Britons throw away £12.5 billion worth of clothing every year, much of it simply sitting in landfill sites, according to new research. And behind that is a whole story of how modern fast fashion creates a throwaway culture in which consumers accumulate fashion items but don’t value them and, in some cases, don’t even wear them.


Vanish



UK consumers bin eight items a year on average, each one having an approximate value of £24, which means each person is throwing away £192 worth of fashion items annually. 

And it seems that more than half of consumers throw away perfectly wearable items rather than passing them onto friends and family, selling them, or donating them to charity stores.

The research, from stain removing brand Vanish, spoke to 1,500 adults and is part of its #LoveforLonger campaign designed to encourage people to expand the lifespan of their clothes.

It revealed that 29% of people throw away clothes because they’re stained, even though those stains could be treated.
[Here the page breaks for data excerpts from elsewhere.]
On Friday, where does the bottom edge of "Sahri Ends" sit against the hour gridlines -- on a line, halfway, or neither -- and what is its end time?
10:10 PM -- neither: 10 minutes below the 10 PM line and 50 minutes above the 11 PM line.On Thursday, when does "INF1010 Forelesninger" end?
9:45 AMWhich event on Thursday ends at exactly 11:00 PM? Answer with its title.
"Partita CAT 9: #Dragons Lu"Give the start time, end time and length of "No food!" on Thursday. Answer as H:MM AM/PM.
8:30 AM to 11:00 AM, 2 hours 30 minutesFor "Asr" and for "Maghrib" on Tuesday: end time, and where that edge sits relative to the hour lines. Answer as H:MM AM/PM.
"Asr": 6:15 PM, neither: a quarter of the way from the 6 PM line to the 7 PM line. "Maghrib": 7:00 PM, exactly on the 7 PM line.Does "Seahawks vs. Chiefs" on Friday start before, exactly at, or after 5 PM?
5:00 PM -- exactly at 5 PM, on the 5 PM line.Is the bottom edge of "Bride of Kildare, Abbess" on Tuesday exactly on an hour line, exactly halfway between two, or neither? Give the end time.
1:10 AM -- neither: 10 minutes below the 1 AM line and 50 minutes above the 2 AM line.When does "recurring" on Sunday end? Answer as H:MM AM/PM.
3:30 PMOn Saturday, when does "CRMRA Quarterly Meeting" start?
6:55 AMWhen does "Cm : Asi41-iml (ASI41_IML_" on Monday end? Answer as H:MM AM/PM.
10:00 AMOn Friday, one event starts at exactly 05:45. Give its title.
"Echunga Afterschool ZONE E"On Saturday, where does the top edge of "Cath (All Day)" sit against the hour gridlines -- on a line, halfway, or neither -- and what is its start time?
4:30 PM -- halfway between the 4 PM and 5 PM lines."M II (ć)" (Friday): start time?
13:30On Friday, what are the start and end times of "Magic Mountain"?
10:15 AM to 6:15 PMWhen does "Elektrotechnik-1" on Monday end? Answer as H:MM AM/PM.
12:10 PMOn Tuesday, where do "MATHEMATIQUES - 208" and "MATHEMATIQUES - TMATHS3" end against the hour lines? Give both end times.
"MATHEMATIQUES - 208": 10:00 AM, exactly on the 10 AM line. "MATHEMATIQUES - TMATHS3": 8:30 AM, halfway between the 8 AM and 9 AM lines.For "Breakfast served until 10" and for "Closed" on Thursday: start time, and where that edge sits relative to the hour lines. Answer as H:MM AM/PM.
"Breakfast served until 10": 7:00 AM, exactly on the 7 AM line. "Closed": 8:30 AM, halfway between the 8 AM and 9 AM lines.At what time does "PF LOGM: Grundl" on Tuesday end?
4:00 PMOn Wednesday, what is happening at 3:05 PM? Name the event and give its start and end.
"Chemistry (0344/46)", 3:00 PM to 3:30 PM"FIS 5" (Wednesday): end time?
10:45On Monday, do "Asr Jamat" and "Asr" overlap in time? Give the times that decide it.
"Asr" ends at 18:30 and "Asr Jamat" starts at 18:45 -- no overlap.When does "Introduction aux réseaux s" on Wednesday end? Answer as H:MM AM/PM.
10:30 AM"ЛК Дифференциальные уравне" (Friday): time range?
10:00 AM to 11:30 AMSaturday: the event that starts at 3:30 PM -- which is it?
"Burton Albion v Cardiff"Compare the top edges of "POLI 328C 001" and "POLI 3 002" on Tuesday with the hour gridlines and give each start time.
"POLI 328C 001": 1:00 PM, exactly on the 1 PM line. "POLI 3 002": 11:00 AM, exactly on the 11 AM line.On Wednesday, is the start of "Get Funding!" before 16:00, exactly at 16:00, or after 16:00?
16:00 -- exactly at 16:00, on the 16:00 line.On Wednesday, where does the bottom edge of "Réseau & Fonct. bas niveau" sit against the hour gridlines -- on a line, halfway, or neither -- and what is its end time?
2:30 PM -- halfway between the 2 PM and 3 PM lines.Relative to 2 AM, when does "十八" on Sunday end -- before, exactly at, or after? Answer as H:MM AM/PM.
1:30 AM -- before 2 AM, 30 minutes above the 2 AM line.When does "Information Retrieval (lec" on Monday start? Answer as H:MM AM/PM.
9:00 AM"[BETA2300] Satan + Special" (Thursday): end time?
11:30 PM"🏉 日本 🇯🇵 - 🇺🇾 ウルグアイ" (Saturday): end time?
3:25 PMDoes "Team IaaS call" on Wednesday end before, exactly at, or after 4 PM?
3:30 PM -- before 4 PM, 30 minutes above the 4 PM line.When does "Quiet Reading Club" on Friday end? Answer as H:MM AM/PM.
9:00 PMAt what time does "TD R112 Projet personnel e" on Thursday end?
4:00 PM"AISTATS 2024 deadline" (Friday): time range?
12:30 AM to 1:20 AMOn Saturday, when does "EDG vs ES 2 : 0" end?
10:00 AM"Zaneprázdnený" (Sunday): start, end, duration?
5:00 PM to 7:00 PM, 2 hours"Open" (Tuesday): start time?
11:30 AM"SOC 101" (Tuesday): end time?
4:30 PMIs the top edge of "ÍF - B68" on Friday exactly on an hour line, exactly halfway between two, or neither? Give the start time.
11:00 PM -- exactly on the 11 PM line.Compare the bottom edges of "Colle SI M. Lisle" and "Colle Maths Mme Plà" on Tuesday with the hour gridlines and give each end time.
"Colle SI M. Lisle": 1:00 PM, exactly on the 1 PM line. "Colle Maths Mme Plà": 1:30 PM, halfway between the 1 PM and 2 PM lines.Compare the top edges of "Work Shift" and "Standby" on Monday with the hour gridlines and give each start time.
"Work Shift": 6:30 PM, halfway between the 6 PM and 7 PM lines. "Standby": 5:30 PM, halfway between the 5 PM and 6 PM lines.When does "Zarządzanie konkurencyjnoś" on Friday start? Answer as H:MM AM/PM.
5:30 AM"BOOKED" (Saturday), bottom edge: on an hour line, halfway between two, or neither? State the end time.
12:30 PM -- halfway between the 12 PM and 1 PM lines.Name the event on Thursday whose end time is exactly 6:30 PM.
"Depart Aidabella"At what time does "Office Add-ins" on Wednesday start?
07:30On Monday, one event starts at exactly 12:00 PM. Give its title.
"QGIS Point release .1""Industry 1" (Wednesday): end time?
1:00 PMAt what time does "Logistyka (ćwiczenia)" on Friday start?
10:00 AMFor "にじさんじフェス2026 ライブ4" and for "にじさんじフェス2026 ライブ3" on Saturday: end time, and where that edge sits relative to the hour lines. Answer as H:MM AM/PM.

But in an indictment of our low price fast fashion culture, 23% of consumers said they don’t try to remove the stain because the clothes were cheap to buy.

Additionally, 27% bin clothing items because of a hole that was actually easy to sew up.

Other reasons clothing is discarded is to free up wardrobe space (18%), to get rid of clothes that belonged to an ex (10%), and get rid of clothes that feel 'old' after having been worn a handful of times (12%).

Some 10% of people throw away clothes after just a few wears, again because they were cheap, while one in 20 throw away items that they simply can’t be bothered to return to the retailer.

Interestingly too, 45% of go as far as bagging ip clothes to take to a charity shop, only to throw them away in the end. And 59% of those people said they simply didn’t want the hassle.

The Vanish campaign is, obviously, focused on selling more of its stain-removing product, but it does highlight a major issue of the modern fashion sector.

The trend for consumers to buy ever cheaper fashion and much more of it means an inevitable accumulation of items in their wardrobes and drawers that will need to be addressed at some point.

The research revealed that Britons spend on average £92 a month on new clothes, but typically wear less than half (46%) of their wardrobe. And a new piece of clothing become old in the eyes of consumers after just 20 washes, which on average means just 50 days. 

Vanish also said that 41% of consumers admitted to never having thought about what happens to their clothes when they throw them out and 37% feel no guilt about throwing clothes away. Only 62% know that they end up in landfill with other rubbish after we have thrown them away.

The Vanish campaign also saw it recovering discarded items from landfill sites and removing stains to make them wearable again.